**TASK**
Starting with the line that contains "(IHC) photomicrograph of" and stopping after the line that contains "staining shows weak", copy the entries below exactly. Include nothing else.

Records from a collection
——
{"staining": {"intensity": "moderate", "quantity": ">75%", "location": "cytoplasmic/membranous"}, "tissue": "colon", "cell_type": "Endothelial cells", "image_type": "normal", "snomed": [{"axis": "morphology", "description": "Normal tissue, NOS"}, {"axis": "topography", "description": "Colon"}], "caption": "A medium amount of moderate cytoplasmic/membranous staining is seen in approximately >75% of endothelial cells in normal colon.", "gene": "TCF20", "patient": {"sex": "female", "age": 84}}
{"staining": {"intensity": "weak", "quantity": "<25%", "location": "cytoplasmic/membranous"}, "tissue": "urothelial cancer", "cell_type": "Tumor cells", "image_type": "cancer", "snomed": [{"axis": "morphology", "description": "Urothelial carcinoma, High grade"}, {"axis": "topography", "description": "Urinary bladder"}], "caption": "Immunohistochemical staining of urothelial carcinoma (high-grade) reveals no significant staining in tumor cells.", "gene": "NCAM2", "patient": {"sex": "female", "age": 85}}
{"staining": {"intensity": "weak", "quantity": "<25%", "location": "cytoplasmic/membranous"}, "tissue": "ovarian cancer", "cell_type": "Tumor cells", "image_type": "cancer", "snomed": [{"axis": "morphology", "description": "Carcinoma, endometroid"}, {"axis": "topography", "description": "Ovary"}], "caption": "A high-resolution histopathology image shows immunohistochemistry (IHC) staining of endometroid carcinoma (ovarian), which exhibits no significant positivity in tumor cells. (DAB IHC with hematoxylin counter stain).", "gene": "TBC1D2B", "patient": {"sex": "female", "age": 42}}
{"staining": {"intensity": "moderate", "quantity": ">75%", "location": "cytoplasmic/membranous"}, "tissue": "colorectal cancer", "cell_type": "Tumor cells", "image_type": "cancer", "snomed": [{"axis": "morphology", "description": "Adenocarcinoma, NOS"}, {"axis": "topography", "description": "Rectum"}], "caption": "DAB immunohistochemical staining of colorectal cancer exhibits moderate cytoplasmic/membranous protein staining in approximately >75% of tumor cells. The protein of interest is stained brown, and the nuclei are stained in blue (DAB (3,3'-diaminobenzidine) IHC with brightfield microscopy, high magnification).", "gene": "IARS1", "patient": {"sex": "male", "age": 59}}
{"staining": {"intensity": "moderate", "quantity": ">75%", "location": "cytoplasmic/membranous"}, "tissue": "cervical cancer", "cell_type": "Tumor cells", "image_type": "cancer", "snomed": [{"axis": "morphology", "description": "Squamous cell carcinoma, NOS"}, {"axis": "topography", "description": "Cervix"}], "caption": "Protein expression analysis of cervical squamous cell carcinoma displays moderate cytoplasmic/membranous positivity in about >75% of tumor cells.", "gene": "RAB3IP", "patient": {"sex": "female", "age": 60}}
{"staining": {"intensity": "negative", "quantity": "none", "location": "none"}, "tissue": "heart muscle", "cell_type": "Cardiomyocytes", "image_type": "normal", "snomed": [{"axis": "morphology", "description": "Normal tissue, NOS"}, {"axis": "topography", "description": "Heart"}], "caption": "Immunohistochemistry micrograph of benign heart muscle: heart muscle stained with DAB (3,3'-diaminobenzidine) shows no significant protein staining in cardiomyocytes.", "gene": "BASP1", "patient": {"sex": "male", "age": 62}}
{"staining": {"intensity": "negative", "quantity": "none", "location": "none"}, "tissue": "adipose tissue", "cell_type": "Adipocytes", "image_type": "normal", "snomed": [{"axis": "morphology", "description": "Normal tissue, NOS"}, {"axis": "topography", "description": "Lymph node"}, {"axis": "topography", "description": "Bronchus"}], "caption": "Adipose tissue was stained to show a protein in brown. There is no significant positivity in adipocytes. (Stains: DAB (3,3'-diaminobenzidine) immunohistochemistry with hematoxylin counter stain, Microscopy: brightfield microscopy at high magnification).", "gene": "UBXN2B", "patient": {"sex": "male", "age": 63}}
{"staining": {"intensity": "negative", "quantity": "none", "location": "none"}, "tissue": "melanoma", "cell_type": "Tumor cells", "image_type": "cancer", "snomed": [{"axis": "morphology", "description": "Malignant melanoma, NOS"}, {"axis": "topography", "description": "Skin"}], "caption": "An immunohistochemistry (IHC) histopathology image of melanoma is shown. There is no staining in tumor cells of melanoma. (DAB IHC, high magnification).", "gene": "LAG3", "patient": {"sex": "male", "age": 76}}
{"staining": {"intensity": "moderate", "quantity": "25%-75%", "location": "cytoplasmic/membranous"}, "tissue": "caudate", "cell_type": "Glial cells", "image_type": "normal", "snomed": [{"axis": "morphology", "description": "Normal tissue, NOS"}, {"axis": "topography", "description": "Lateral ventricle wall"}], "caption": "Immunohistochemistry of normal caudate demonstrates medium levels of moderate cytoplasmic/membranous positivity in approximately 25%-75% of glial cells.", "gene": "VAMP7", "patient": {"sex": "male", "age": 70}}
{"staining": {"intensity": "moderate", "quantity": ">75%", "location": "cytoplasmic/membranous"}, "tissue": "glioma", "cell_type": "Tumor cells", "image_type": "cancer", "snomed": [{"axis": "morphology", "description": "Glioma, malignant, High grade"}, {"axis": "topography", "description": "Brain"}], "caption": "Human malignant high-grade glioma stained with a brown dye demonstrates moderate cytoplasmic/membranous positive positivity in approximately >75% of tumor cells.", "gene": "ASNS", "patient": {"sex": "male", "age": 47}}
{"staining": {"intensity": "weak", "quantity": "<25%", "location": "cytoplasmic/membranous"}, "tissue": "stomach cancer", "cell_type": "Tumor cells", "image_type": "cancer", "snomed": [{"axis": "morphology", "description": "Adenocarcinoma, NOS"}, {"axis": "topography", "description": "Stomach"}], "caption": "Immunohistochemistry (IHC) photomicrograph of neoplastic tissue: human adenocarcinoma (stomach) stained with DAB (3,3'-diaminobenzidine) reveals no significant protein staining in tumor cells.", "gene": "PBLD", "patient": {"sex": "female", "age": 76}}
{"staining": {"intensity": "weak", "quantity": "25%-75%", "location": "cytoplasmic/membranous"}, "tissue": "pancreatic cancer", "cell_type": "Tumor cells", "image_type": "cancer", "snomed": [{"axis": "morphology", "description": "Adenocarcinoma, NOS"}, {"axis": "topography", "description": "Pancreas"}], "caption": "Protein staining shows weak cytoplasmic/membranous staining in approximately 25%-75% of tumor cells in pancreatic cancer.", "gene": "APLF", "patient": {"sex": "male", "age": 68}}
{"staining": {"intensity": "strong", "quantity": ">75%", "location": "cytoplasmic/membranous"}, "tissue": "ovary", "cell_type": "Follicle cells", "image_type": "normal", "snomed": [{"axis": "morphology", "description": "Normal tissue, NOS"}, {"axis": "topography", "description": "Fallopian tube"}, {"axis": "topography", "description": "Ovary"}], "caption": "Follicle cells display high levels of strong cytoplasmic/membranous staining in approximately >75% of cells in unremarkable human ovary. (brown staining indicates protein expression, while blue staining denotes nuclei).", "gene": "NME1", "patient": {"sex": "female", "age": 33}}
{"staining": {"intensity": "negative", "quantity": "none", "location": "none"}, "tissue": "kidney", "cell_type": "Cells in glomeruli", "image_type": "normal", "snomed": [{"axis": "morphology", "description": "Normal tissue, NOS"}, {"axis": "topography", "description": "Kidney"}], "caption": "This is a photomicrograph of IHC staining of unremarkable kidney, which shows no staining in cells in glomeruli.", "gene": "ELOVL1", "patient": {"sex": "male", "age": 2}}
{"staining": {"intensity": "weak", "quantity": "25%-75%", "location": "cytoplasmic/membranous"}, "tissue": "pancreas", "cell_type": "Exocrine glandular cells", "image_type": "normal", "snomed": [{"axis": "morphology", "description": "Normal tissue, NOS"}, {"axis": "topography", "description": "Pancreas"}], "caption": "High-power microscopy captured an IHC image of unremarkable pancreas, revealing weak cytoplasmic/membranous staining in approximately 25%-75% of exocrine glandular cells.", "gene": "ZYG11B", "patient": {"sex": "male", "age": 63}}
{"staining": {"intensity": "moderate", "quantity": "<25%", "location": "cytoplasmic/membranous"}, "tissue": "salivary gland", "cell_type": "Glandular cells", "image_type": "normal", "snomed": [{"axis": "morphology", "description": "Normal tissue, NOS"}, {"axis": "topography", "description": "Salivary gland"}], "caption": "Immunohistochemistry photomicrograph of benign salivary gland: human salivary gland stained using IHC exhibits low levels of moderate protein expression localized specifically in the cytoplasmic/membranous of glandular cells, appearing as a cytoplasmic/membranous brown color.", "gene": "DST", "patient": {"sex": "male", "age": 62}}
——
**WORKED SOLUTION**
{"staining": {"intensity": "weak", "quantity": "<25%", "location": "cytoplasmic/membranous"}, "tissue": "stomach cancer", "cell_type": "Tumor cells", "image_type": "cancer", "snomed": [{"axis": "morphology", "description": "Adenocarcinoma, NOS"}, {"axis": "topography", "description": "Stomach"}], "caption": "Immunohistochemistry (IHC) photomicrograph of neoplastic tissue: human adenocarcinoma (stomach) stained with DAB (3,3'-diaminobenzidine) reveals no significant protein staining in tumor cells.", "gene": "PBLD", "patient": {"sex": "female", "age": 76}}
{"staining": {"intensity": "weak", "quantity": "25%-75%", "location": "cytoplasmic/membranous"}, "tissue": "pancreatic cancer", "cell_type": "Tumor cells", "image_type": "cancer", "snomed": [{"axis": "morphology", "description": "Adenocarcinoma, NOS"}, {"axis": "topography", "description": "Pancreas"}], "caption": "Protein staining shows weak cytoplasmic/membranous staining in approximately 25%-75% of tumor cells in pancreatic cancer.", "gene": "APLF", "patient": {"sex": "male", "age": 68}}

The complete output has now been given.